— ACTIVITY —
Provide only the number of lines in the data below that contain the word "HDPE".

— DATA PROVIDED —
○ ○ ○ ○

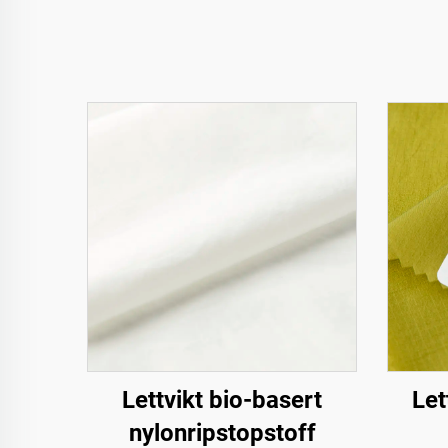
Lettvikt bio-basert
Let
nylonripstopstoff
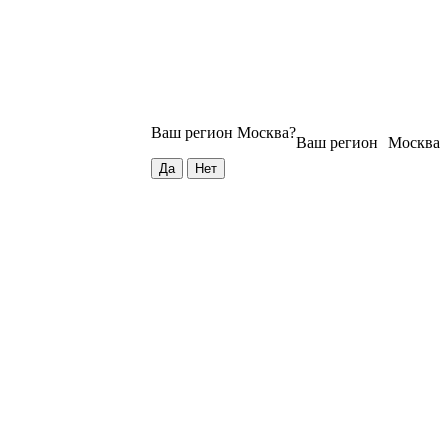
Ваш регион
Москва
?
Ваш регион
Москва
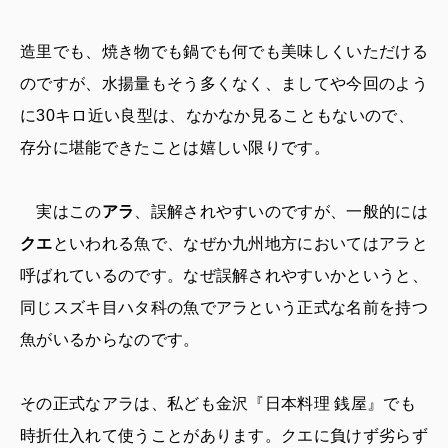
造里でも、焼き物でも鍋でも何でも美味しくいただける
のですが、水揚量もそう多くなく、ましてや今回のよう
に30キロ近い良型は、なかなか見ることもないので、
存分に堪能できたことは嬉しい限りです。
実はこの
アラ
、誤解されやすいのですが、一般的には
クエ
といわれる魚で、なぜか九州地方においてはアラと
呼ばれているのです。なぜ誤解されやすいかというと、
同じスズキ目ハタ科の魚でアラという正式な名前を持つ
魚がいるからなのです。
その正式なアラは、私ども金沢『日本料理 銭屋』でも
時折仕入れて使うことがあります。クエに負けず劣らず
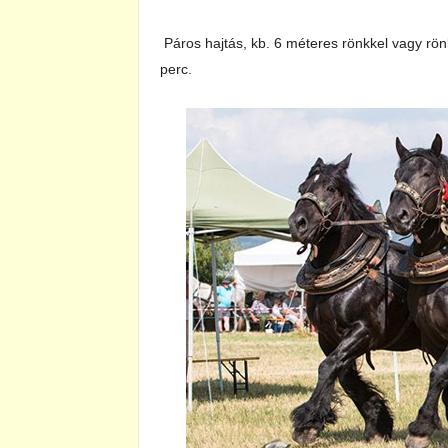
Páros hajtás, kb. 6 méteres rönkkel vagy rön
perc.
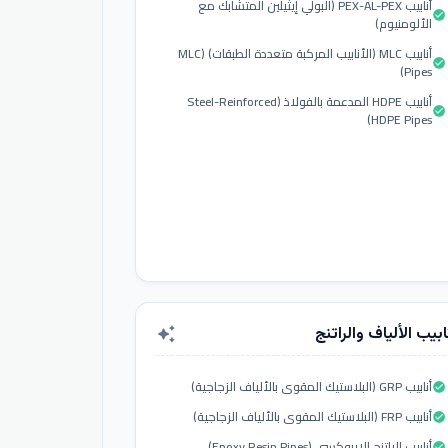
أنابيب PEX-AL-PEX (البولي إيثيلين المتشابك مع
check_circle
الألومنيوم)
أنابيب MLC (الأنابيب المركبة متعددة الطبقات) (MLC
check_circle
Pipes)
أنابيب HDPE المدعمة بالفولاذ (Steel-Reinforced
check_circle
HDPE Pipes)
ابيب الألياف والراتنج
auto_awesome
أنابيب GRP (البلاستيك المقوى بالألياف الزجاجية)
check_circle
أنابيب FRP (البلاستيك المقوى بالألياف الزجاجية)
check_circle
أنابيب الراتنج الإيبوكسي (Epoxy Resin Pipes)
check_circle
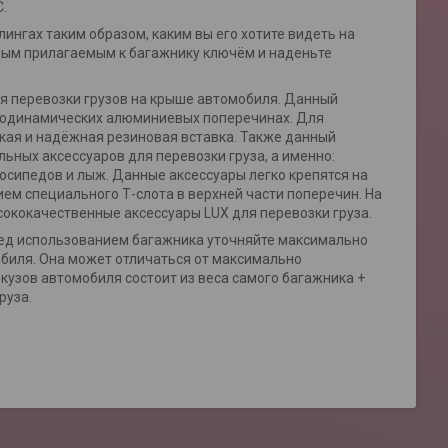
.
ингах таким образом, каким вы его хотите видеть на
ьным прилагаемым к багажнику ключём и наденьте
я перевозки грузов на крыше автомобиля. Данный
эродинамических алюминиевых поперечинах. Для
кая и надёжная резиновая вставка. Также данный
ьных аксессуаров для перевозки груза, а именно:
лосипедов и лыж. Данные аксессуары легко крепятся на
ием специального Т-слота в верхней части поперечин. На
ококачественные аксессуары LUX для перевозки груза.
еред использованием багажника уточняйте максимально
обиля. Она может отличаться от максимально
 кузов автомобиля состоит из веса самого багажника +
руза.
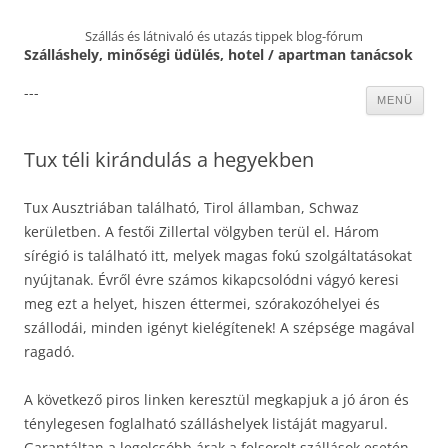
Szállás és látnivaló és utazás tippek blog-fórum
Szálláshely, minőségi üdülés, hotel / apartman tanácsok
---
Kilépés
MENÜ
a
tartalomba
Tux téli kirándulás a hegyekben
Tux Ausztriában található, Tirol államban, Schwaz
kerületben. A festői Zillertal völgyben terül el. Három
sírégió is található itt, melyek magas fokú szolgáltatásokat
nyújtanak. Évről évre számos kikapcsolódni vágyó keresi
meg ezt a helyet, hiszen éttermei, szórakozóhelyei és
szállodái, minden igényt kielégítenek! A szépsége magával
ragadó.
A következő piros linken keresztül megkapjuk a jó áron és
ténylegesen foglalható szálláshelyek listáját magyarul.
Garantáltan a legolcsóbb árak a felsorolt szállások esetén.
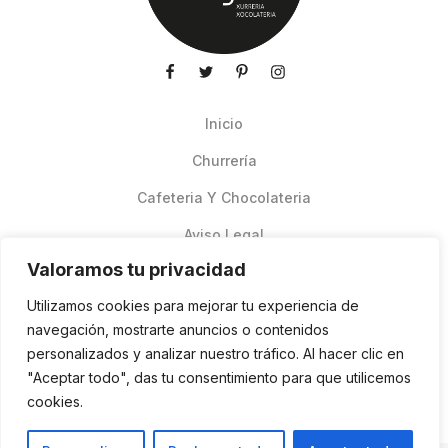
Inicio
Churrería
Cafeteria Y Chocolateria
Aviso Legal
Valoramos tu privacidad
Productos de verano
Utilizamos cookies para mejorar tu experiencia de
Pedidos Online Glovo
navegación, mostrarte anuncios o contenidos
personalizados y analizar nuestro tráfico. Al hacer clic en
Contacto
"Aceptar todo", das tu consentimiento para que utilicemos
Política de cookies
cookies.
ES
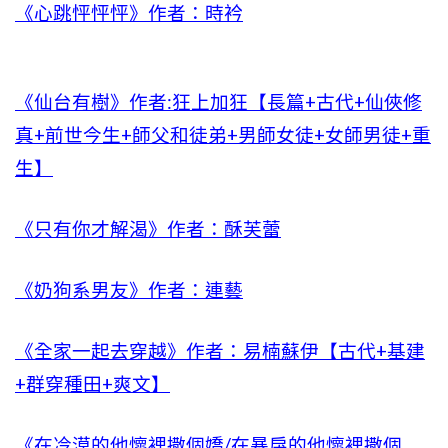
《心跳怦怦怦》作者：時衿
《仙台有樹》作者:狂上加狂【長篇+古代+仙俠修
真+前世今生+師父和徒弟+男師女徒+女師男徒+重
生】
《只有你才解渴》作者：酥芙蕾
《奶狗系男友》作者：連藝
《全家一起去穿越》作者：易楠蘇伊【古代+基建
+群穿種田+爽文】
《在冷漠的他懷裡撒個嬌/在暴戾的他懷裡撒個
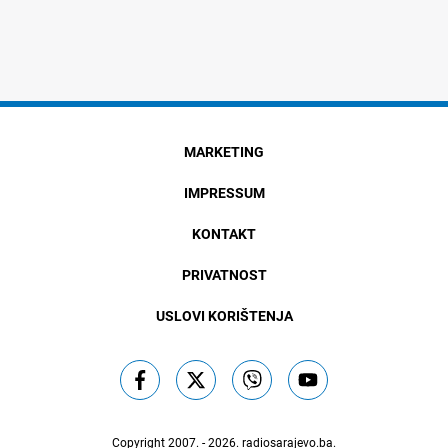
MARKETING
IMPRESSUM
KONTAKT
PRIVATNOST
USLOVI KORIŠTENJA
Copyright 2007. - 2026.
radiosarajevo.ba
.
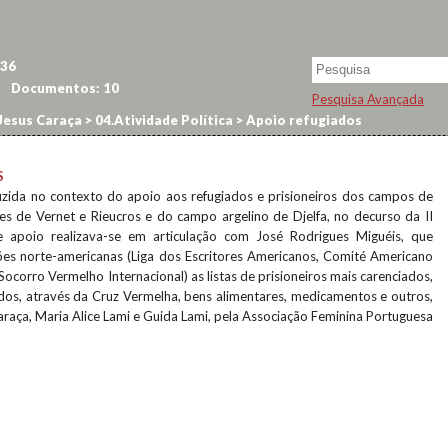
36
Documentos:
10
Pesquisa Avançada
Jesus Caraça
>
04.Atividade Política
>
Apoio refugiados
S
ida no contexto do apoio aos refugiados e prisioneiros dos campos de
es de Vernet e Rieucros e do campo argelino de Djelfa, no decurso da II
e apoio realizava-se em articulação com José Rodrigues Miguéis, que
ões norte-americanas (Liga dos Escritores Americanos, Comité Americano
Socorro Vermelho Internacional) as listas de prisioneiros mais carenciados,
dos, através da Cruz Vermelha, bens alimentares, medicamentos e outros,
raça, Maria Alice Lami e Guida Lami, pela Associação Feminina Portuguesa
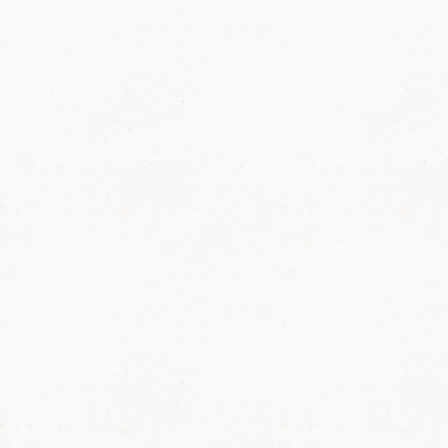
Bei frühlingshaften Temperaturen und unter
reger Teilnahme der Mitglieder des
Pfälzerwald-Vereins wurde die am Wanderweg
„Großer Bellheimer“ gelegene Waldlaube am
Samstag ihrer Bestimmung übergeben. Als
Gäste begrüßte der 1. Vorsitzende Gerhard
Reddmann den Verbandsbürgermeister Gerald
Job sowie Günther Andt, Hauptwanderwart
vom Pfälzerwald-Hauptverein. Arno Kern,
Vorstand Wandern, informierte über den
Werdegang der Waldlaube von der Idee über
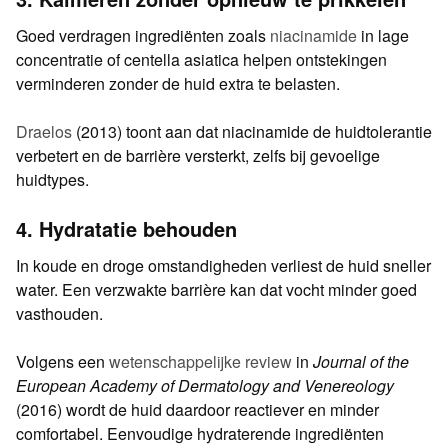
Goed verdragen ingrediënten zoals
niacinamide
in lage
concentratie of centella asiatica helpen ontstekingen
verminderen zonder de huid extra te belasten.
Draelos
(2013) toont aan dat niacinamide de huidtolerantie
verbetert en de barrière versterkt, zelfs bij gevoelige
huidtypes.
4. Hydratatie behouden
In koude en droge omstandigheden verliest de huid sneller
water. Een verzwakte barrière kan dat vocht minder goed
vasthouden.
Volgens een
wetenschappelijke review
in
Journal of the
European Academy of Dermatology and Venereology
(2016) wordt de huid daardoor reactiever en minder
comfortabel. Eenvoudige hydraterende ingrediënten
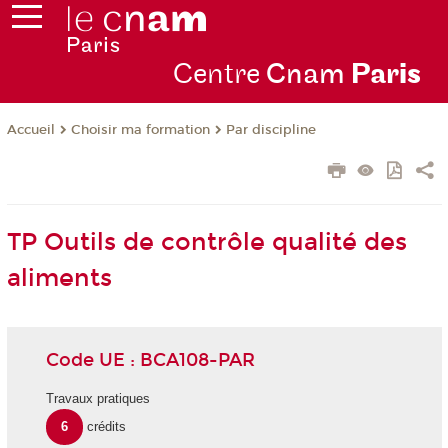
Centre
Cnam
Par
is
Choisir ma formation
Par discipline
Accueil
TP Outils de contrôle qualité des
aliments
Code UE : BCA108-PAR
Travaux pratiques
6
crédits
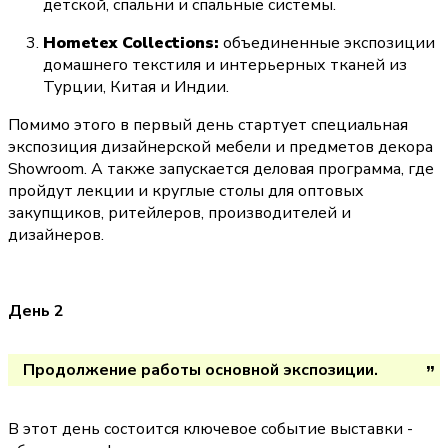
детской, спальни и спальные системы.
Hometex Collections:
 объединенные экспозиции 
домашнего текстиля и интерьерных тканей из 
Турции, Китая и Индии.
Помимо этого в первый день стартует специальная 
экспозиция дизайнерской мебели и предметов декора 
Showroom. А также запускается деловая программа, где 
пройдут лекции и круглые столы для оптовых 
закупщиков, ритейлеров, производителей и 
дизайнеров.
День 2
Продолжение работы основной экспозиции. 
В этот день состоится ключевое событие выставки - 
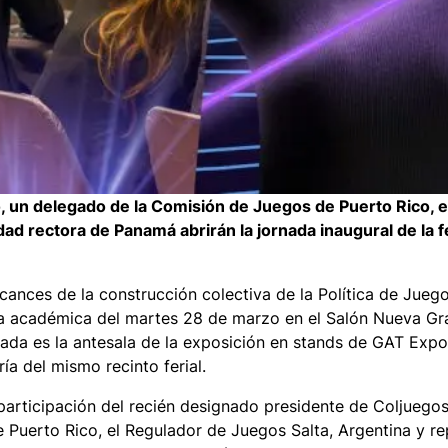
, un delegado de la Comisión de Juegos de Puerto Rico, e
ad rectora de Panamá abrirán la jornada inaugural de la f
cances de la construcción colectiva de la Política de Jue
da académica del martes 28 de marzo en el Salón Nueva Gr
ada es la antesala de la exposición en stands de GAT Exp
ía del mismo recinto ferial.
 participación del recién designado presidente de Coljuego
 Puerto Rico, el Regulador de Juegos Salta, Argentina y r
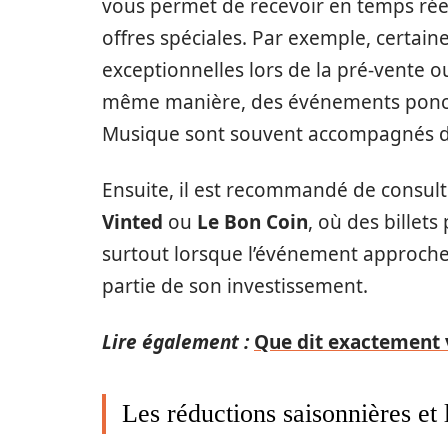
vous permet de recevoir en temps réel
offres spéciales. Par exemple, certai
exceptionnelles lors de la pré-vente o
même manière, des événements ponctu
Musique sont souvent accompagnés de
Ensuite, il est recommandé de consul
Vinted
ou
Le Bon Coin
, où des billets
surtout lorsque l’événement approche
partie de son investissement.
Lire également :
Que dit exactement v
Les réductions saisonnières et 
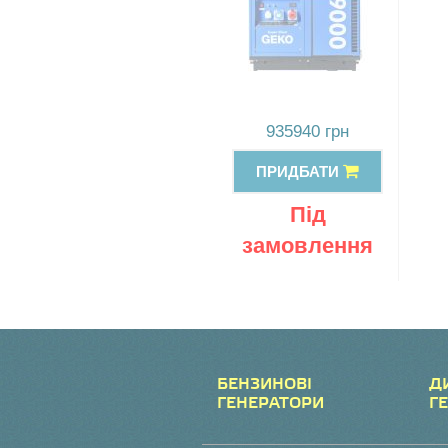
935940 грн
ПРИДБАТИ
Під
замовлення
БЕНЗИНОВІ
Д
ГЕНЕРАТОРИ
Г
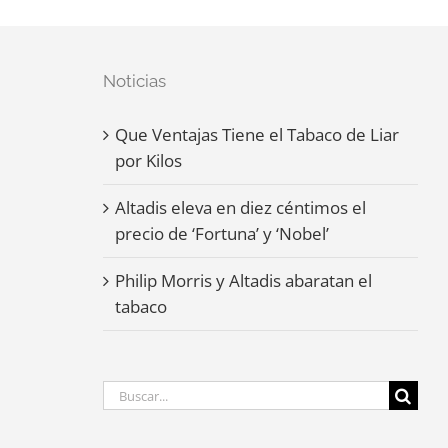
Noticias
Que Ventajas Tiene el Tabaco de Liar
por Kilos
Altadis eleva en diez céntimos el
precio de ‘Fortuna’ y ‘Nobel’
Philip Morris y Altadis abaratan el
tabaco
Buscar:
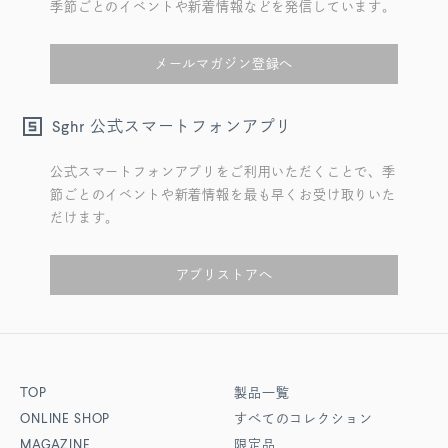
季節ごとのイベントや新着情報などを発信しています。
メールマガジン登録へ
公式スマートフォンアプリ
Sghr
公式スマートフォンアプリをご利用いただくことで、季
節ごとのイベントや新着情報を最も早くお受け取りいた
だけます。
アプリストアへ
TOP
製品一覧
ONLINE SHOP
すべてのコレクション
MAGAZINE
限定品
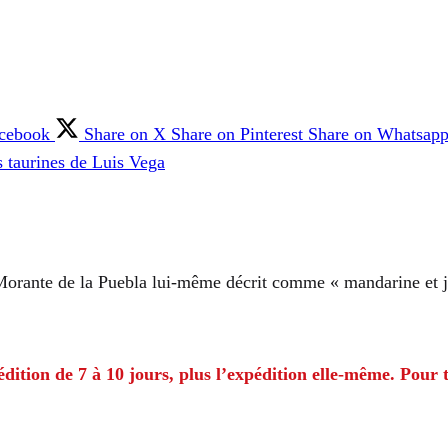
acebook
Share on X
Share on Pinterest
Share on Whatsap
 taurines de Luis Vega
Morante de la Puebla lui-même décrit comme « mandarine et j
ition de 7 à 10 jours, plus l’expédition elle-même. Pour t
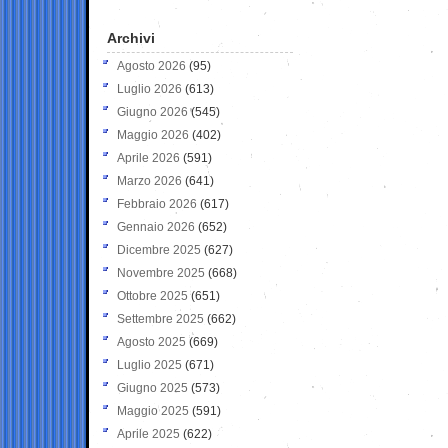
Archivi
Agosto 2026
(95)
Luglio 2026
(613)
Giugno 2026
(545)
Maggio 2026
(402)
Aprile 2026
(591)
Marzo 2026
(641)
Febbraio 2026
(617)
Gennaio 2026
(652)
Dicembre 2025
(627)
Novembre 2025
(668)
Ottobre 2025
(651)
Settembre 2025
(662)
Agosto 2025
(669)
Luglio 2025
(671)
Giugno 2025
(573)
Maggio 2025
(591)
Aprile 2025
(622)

○ ○ ○ ○

— ANSWER FOR THIS EXERCISE —
2